Can someone explain the "rule of thirds" to me as if I'm an 8 year old??

The page provided in the THEME forum may have explained it perfect in English, but for me to translate that and put it in to a good Dutch translation is a bit more difficult.

thanks in advance 

Eric (formerly known as BMW-M6)


----------



## cfoto (May 17, 2004)

http://www.silverlight.co.uk/tutorials/compose_expose/thirds.html

Has a good explanation and example.

Markc  is right.  The example I posted here (and the one he's refering to in the next message), was a poor example.  

I've removed it to avoid any confusion with this subject.  Markc has some very good examples.


----------



## markc (May 17, 2004)

I wouldn't consider that image to be a strong rule-of-thirds. There isn't much that falls right on a third line or intersection. His body is almost centered on the right third line, but the balance is really to the right more. The muscle of his underarm runs almost exactly from the top line to the bottom line, so that is an element.

This isn't a bad thing. A lot of my images don't follow the thirds closely either. I don't think it's the best example for someone learning, is all. I do like the image.

Here are a couple that I think have pretty tight rule-of-thirds.







In this one, her body follows the bottom third line to the lower-right intersection, then up the right third line, which is right in the middle of her torso. While her feet are lower the the botttom third and her thighs are higher, it's a pretty even balance. This would have been an even stronger thirds image if I had left the original crop where her right foot and her head were right on the intersections. I decided to crop in as I wanted more intimacey. This is an example of not following the "rules" to the letter if you have a reason not to.

Here's another:






For both boys, the top line runs through their ears and the verticals are right in the middle of their heads. On the closer boy, is runs right down his left leg. Since he has most his weight on that foot, his center of gravity is almost exactly on that third line.

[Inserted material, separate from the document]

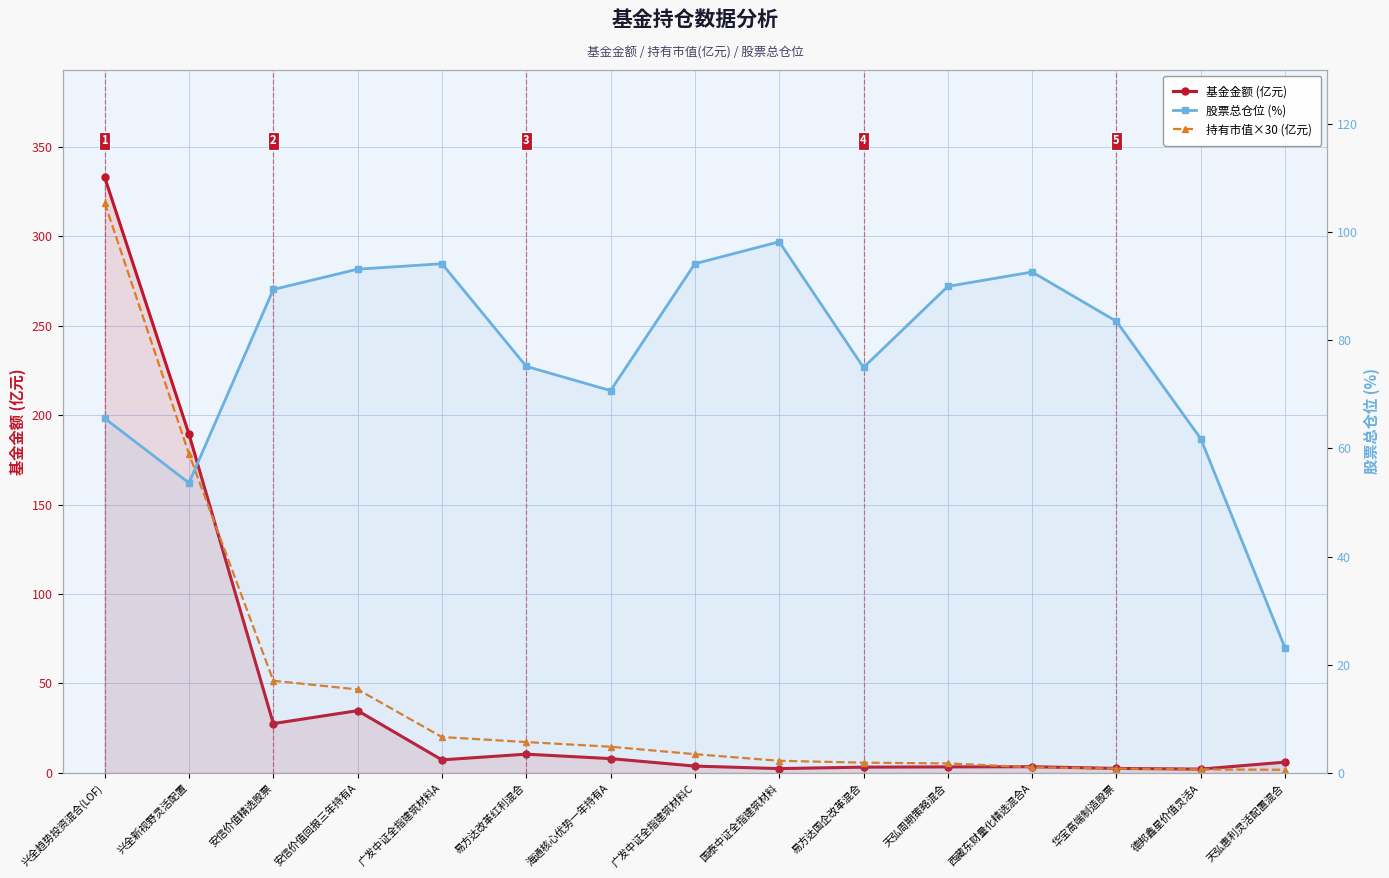

At which category does 股票总仓位 (%) reach its first local valley?

兴全新视野灵活配置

The funny thing is, I did not compose this with the rule-of-thirds in mind. It just looked right to me. When someone says a photographer has a "natural eye", all it really means is that they have an unconscious understanding of these basic ideas. That's why I believe being a good photographer can be learned. Some people have a head start is all, and those who have a visual mind will have an easier time with it, but I don't believe you have to be born with this stuff.


----------



## Dandy-Warhol (May 17, 2004)

Thanks!

Me comprende now padro!


----------